Encore imbibés de leur expérience clipesque, les Daft Punk tâtent le
terrain du cinéma. Pour vous donner une idée de ce que ça donne, disons
simplement qu’il s’agit d’un film muet dans lequel des robots veulent
devenir des êtres humains. Et pour éviter de trop vous faire peur, on
ne parlera ni de l’absence de dialogue, ni des longs plans-séquence en
forme d’ovni en flamme, sur fond de musique écliptique. Les Daft Punk
ne donnent presque jamais d’interviews, mais on devait absolument les
rencontrer pour en savoir plus sur Electroma.
Vice: Les robots sont un peu votre marque de fabrique: on les retrouve partout dans vos clips.

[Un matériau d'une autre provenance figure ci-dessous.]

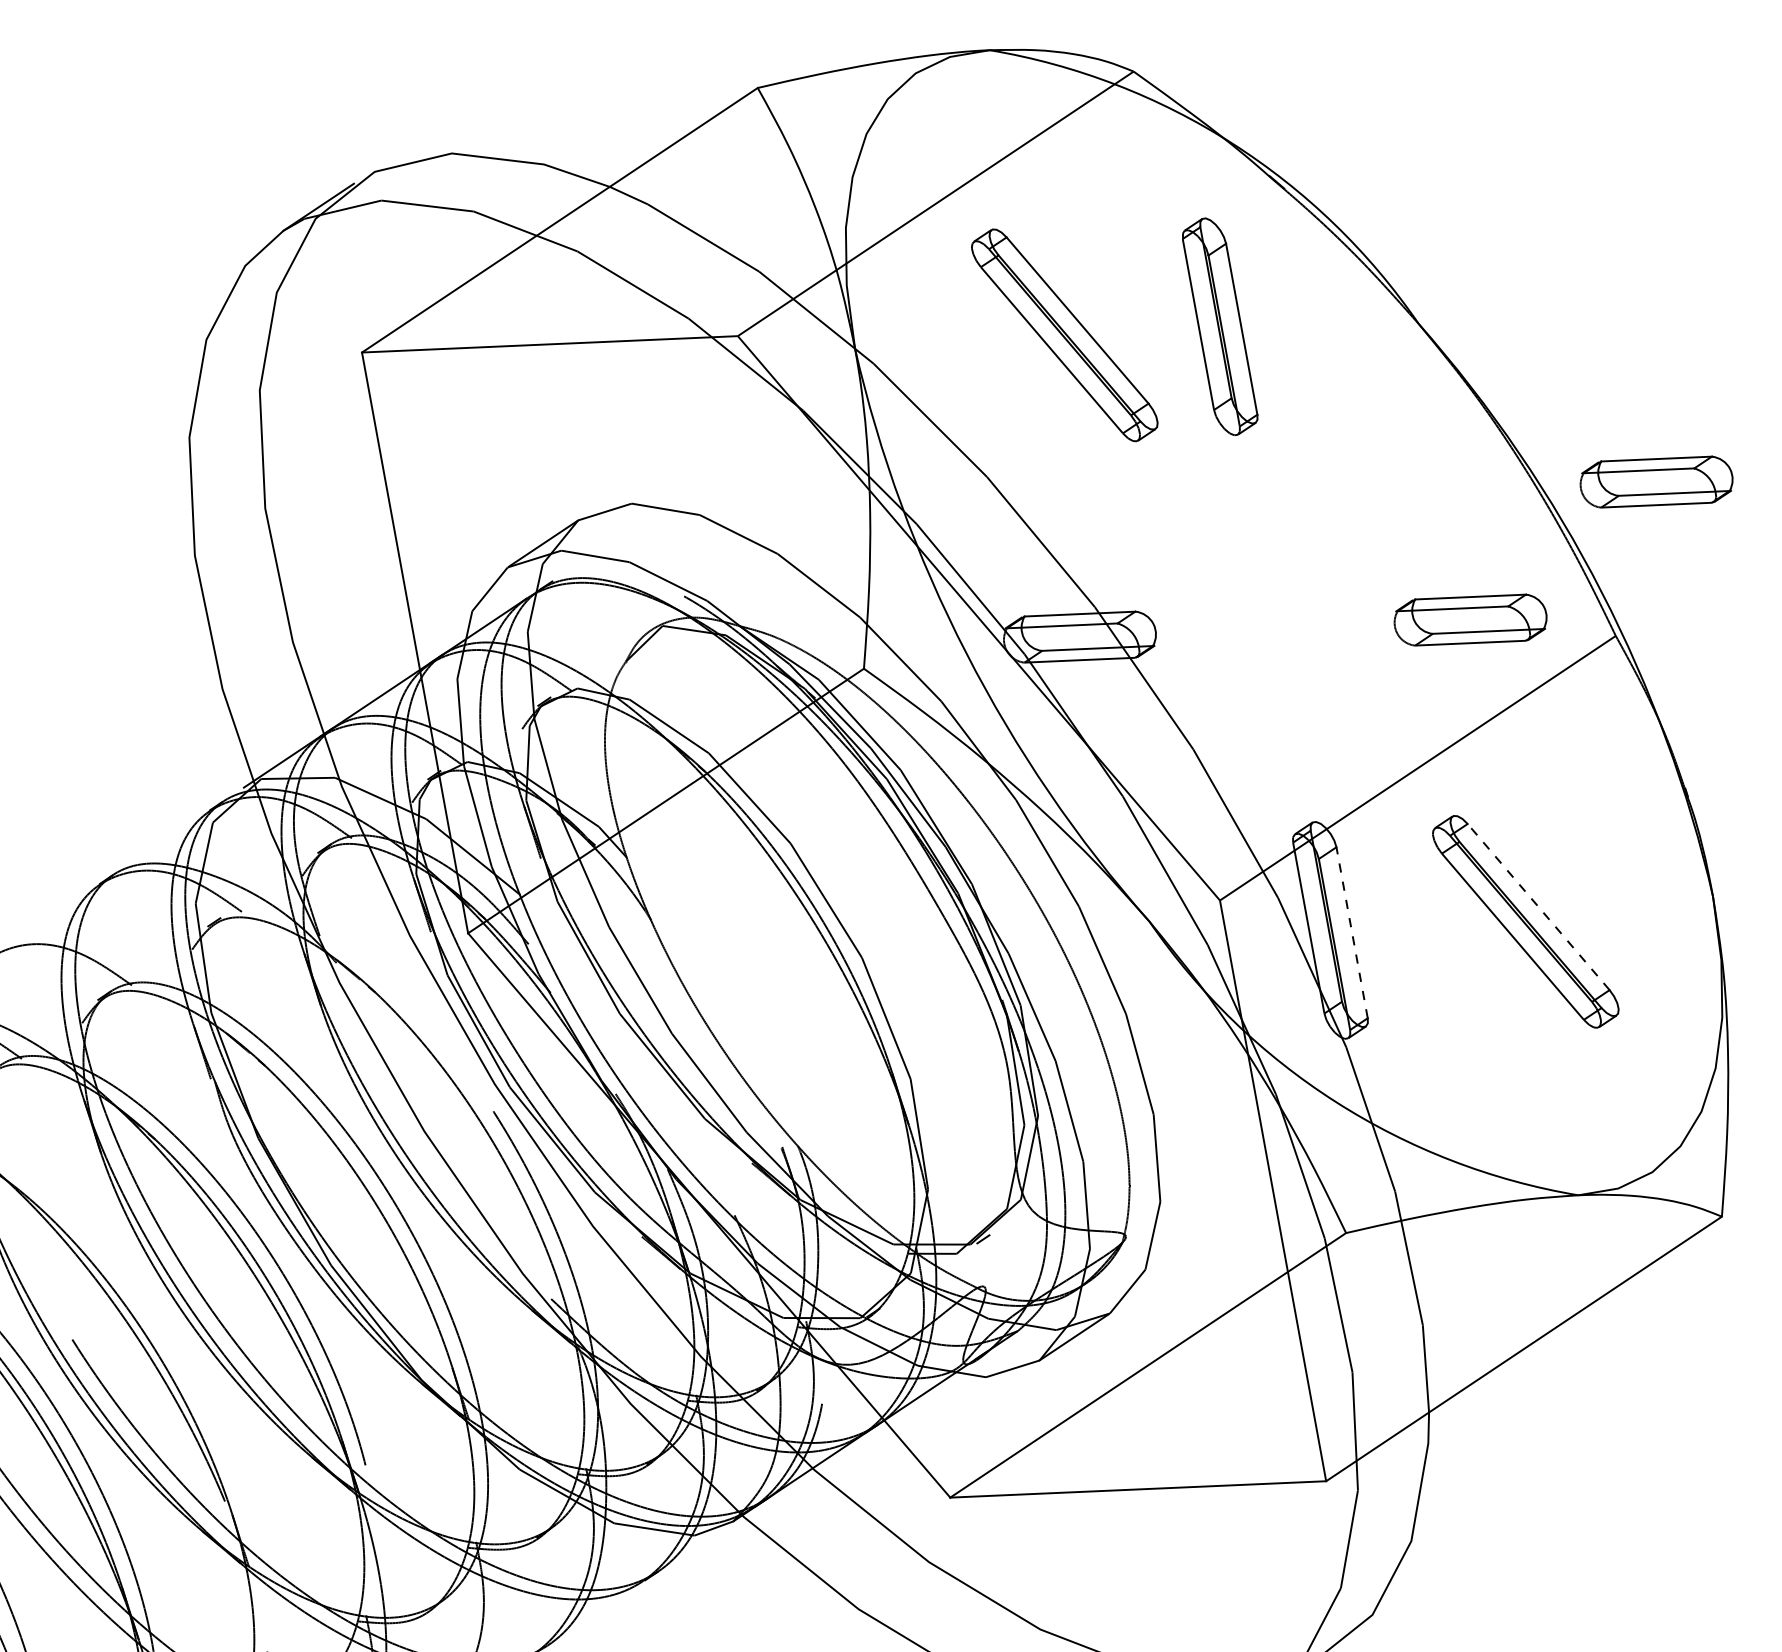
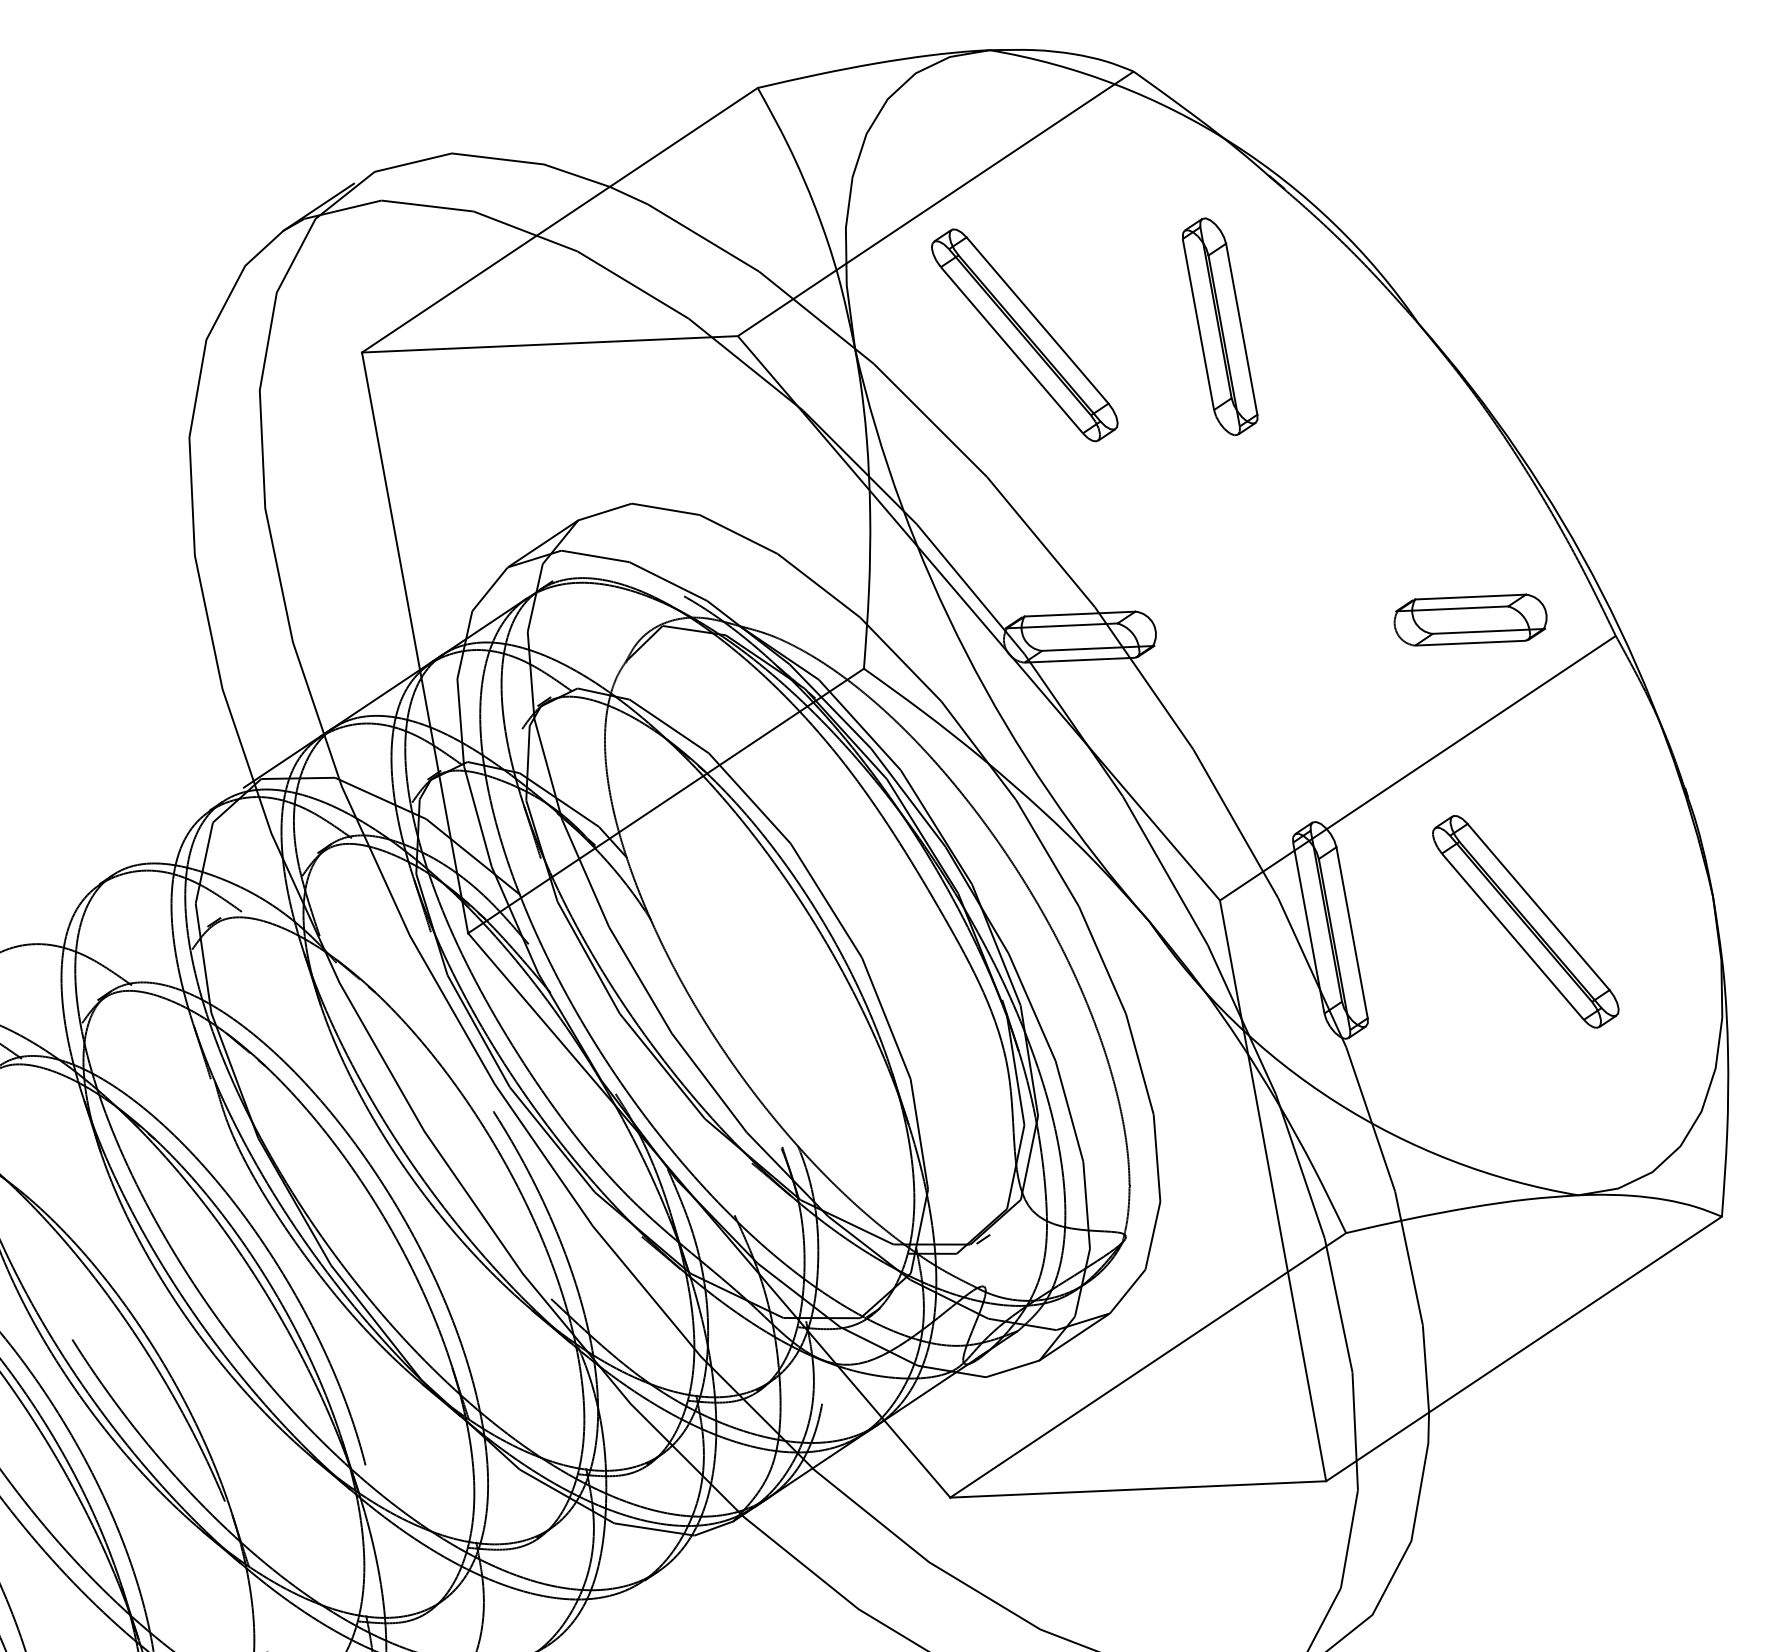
part at (1064, 335) position: (1064, 335) -> (1024, 335)
part at (1656, 481): present -> none
line at (1538, 906): dashed -> solid
line at (1352, 932): dashed -> solid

Alors pourquoi encore les utiliser dans un film?
Thomas: A force d’observer Michel Gondry, Spike Jonze ou Roman Coppola bosser sur nos clips, on a eu envie de filmer les vidéos de notre dernier album. A partir de ce moment là, on a commencé à penser à faire un film. Mais on voulait faire du cinéma de la même façon qu’on faisait de la musique: c’est à dire dans un état d’esprit affranchi des règles. Bien-sûr, on a été influencé, on n’a rien inventé.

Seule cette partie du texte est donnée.